Oh, and as you might also be able to imagine, there is some heavy circumstantial evidence that the people behind OpenBitTorrent are the same people who originally were behind The Pirate Bay.

The EU Is On the Case!

A national legislature determined to cut people off from the Internet for their downloads; legal assaults against notorious pirate websites; it’s clear that the whole Internet-download question, in Europe at least, has the potential to provide some excitement in the public arena even as the continent otherwise goes off on vacation. This issue is being addressed at the EU level as well, as we learn from the Czech daily Lidové noviny: European Commission wants to enable downloading of songs and films. This word comes from the relevant European Commissioner, namely Viviane Reding of Luxembourg and of “Information Society and Media.” “The European Union needs new rules for the downloading of music, films, and other files from the Internet, without that being pirate,” is the article’s first sentence. In Ms. Reding’s judgment, the way the relevant laws are now, they pretty much force people (mainly the young, of course) to become “Internet pirates” and illegally download copyrighted material. So according to the piece her “key priority” is to set up a “framework that will bring digital content closer on the united European market and at the same time will ensure compensation for the creators.”
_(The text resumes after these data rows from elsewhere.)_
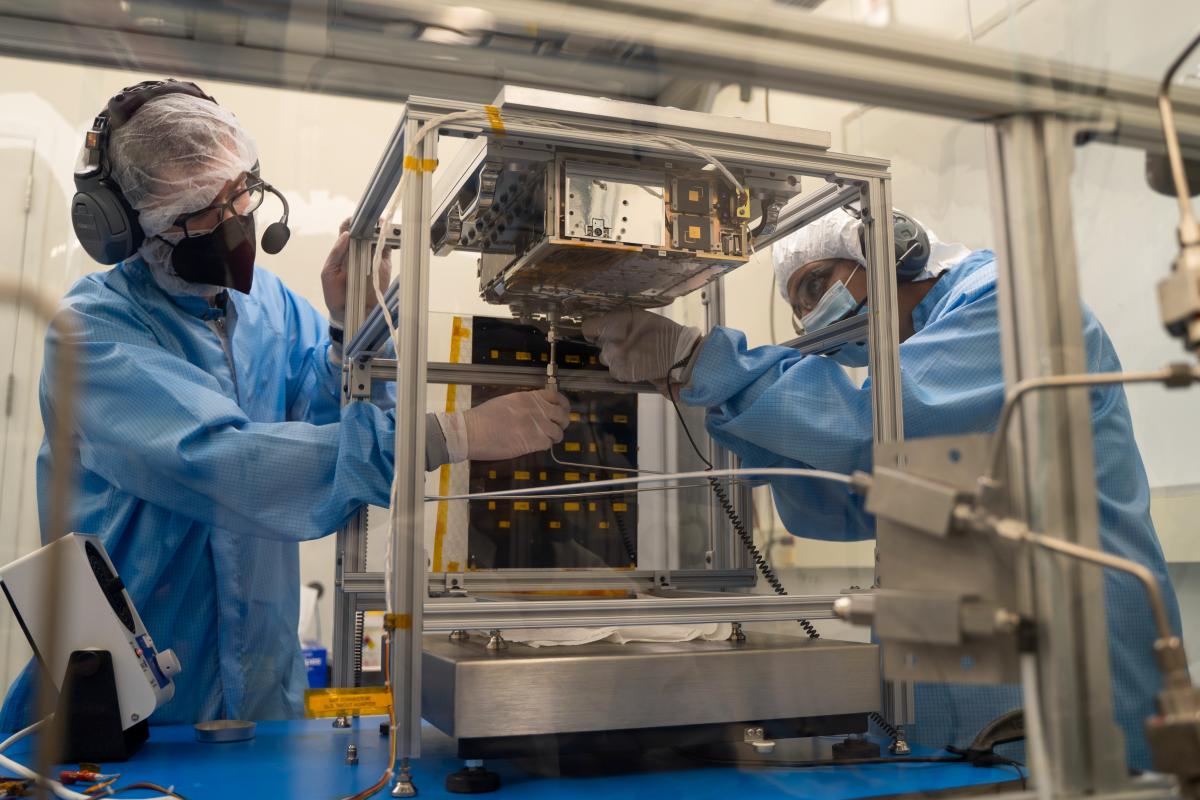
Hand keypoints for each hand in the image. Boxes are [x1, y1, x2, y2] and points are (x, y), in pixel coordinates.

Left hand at [321, 217, 393, 323]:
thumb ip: (336, 254)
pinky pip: (388, 249)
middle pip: (365, 230)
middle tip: (373, 219)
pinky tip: (391, 235)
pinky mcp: (383, 264)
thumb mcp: (328, 273)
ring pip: (378, 237)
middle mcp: (358, 250)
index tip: (357, 217)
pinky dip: (391, 240)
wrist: (350, 313)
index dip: (352, 221)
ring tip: (383, 226)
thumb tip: (347, 235)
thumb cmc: (335, 293)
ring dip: (382, 229)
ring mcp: (372, 256)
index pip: (347, 229)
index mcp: (343, 250)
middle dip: (370, 222)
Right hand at [462, 389, 570, 460]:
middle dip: (562, 423)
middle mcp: (535, 409)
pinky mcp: (531, 442)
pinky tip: (536, 445)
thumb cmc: (483, 418)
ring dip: (554, 437)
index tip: (562, 410)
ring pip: (557, 432)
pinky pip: (548, 444)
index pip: (556, 397)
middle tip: (556, 428)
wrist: (471, 432)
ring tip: (546, 439)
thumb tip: (536, 411)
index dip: (563, 405)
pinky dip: (544, 445)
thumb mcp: (506, 402)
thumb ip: (524, 404)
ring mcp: (535, 426)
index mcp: (528, 397)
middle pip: (562, 415)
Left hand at [582, 309, 701, 383]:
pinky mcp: (623, 374)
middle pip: (601, 345)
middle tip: (629, 343)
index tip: (600, 333)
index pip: (588, 328)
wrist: (680, 355)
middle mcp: (612, 343)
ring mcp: (616, 360)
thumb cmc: (664, 333)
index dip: (594, 331)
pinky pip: (616, 371)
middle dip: (611, 344)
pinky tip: (638, 364)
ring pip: (607, 359)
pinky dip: (624, 369)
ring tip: (635, 355)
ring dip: (617, 358)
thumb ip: (620, 321)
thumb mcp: (642, 318)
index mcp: (616, 324)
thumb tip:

There are only a few objections to all of this that the LN article does not bother to go into:

  1. “Closer” (i.e. more available) digital content for consumers, yet reward for creators: that’s certainly the desired Holy Grail here. But those objectives are to a great degree mutually antagonistic, so that it seems Ms. Reding will truly need the Wisdom of Solomon to ever come up with any legal solution that will work.
  2. On the other hand, that’s probably really not her business anyway! Within the European Union it is still the national governments that have jurisdiction over media and Internet questions (as we see reflected, for example, in the widespread attention being devoted to the French legislature’s recent efforts in this regard).
  3. Ms. Reding might well not be Commissioner for Information Society and Media for very much longer! This is by no means any reflection on her competence; rather, the five-year term-of-office for all European Commissioners comes to an end this fall. Sure, it’s possible that she might remain in the post, although that would require 1) That the Luxembourg government again name her, not somebody else, to be a Commissioner, and then 2) That whoever turns out to be the Commission President re-appoints her to that particular portfolio. It’s therefore very possible that she will not – so is she really willing to tackle this complicated question as her “key priority” with only the summer months (vacation time!) and a couple of months after that left to her?

Other than that, we can all look forward to whatever proposals come from Ms. Reding – or perhaps that should be “Pirate Reding” if what she suggests turns out to bear down too hard on those who enjoy freely downloading copyrighted material.